A common misconception is that fashion is limited to an industry which is a very limited understanding of fashion.
It can be very frustrating. I think that when I had just started, I took comments in this direction personally but now I understand that it is just that society has a very limiting understanding of fashion. So now it is our job, right? To develop a more beneficial and affirming definition of that.”
How can people start to learn more about Fashion?
“The obvious question is whether or not they wear clothing and then to think about the role of that experience in their lives. I do not think anybody is entirely separated from fashion. I don’t mean the industry necessarily. But it, again, depends on how you define fashion.
Which three readings have changed the way you define Fashion?
“I guess I am immediately drawn to books or texts that I encountered as an undergraduate student which began to stir my intellectual interest in fashion. Two of these being ‘Sex and Suits’ by Ann Hollander and ‘Body Dressing’ edited by Elizabeth Wilson and Joanne Entwistle. A third would probably be a book that I encountered as a master student which was not written in fashion studies, but from feminist theory, Rosi Braidotti’s ‘Nomadic Subjects.’ That book was particularly influential for me in terms of what fashion studies can do and I think it was important too that this is a book that comes from outside from fashion studies. Finding ways of incorporating other fields and bringing larger questions into fashion studies.”

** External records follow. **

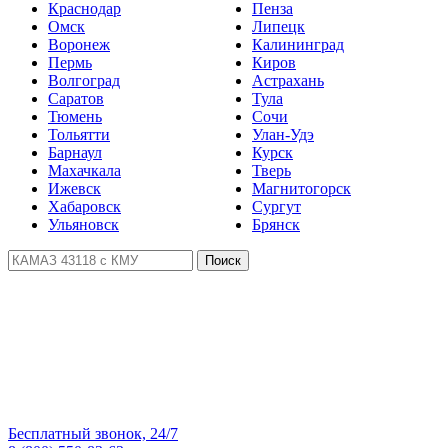
Краснодар
Пенза
Омск
Липецк
Воронеж
Калининград
Пермь
Киров
Волгоград
Астрахань
Саратов
Тула
Тюмень
Сочи
Тольятти
Улан-Удэ
Барнаул
Курск
Махачкала
Тверь
Ижевск
Магнитогорск
Хабаровск
Сургут
Ульяновск
Брянск
Поиск
Бесплатный звонок, 24/7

What does Fashion mean to you today?
“I cannot honestly say that fashion in itself means anything to me. But my experiences with fashion are personally meaningful. And of course my experience in fashion is an affect of how society defines fashion and places value on that definition. Particularly in terms of gender but also in terms of industry and labor and sustainability.
Again, exploring what we mean by fashion and reworking that definition into something affirming and beneficial for society has become a personally meaningful project.”
What would you like to tell someone who is thinking about studying Fashion Studies?
“I spent two years debating whether or not I wanted to pursue it. Then I did and it ended up being an overwhelmingly positive experience. But again, I think it is important for one to ask why they are interested in it and go from there. But even if your interests are ambitious: Don’t be afraid of that ambition.”